YOUR GOAL
Your answer should consist of all lines in the listing that hold the word "position".

SUPPLIED RECORDS
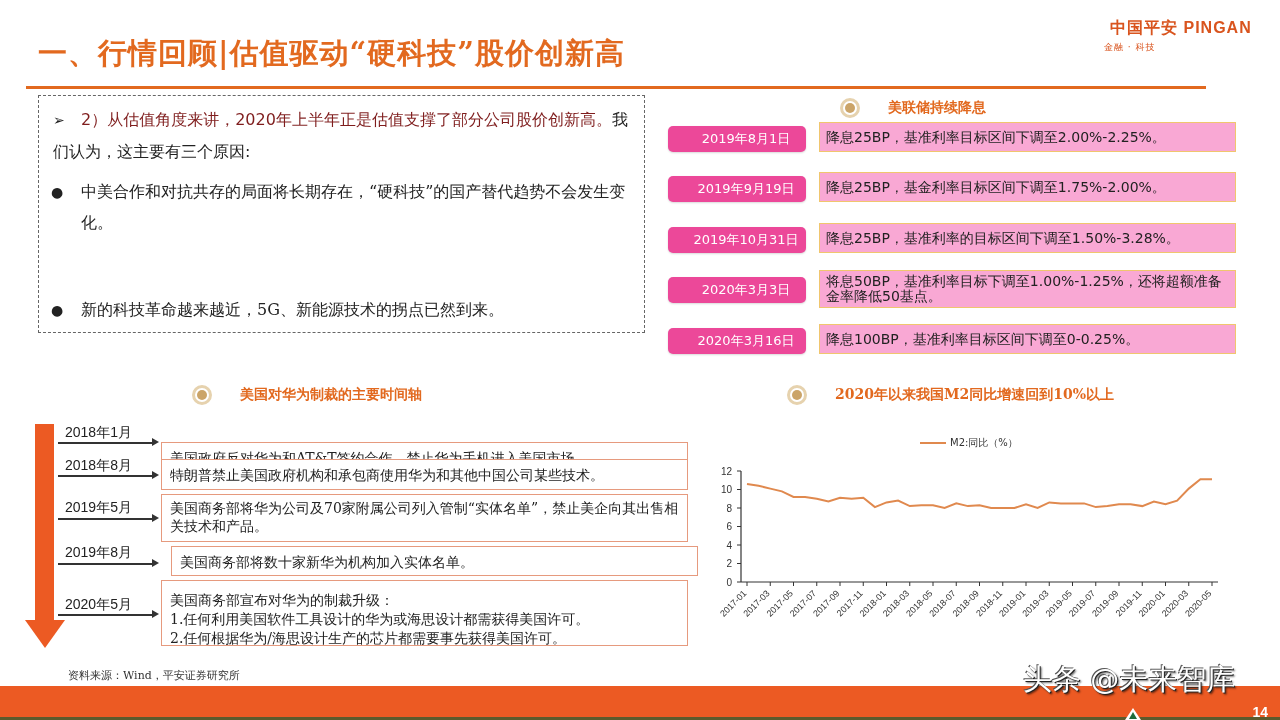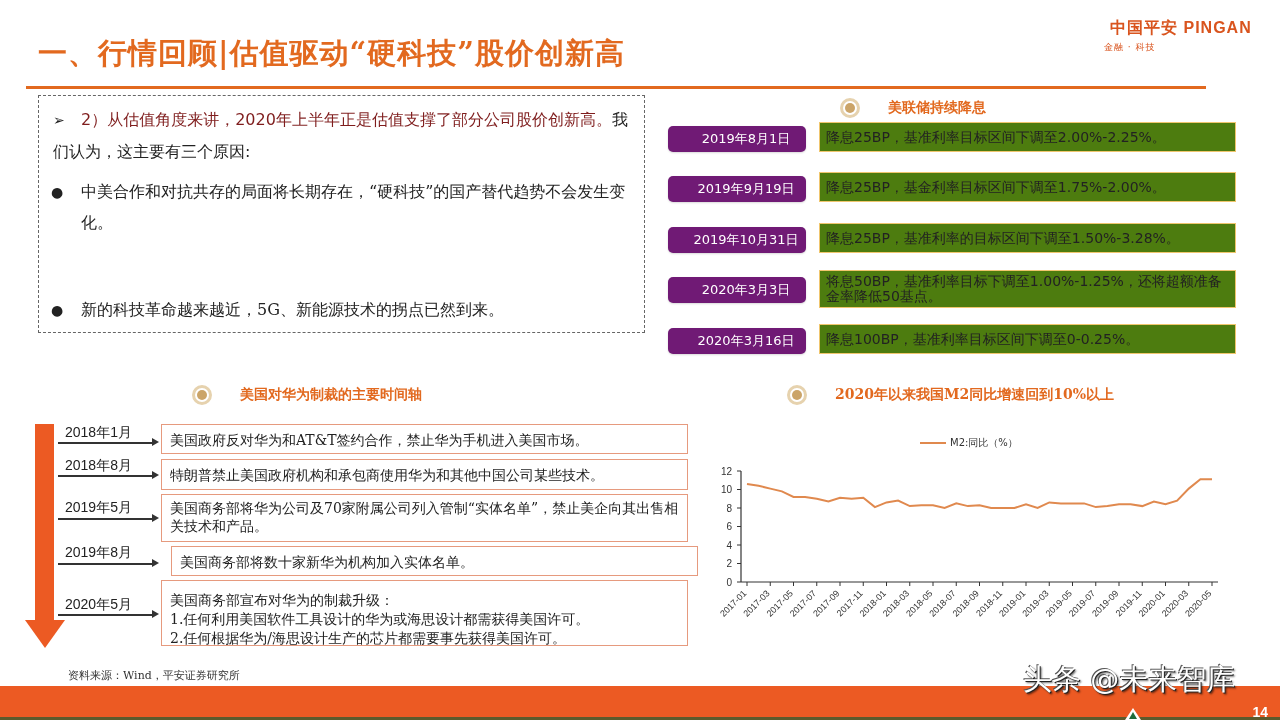--- a/index.html
+++ b/index.html
@@ -39,7 +39,7 @@
   .fed-row { position: absolute; left: 668px; height: 28px; }
   .fed-date {
     position: absolute; left: 0; top: 0; width: 138px; height: 26px;
-    background: #701a75; color: #fff; border-radius: 5px;
+    background: #ec4899; color: #fff; border-radius: 5px;
     font-size: 13px; display: flex; align-items: center; justify-content: center;
     box-shadow: 0 1px 2px rgba(0,0,0,.15);
     padding-left: 18px;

WRITTEN RESPONSE
   .fed-row { position: absolute; left: 668px; height: 28px; }
     position: absolute; left: 0; top: 0; width: 138px; height: 26px;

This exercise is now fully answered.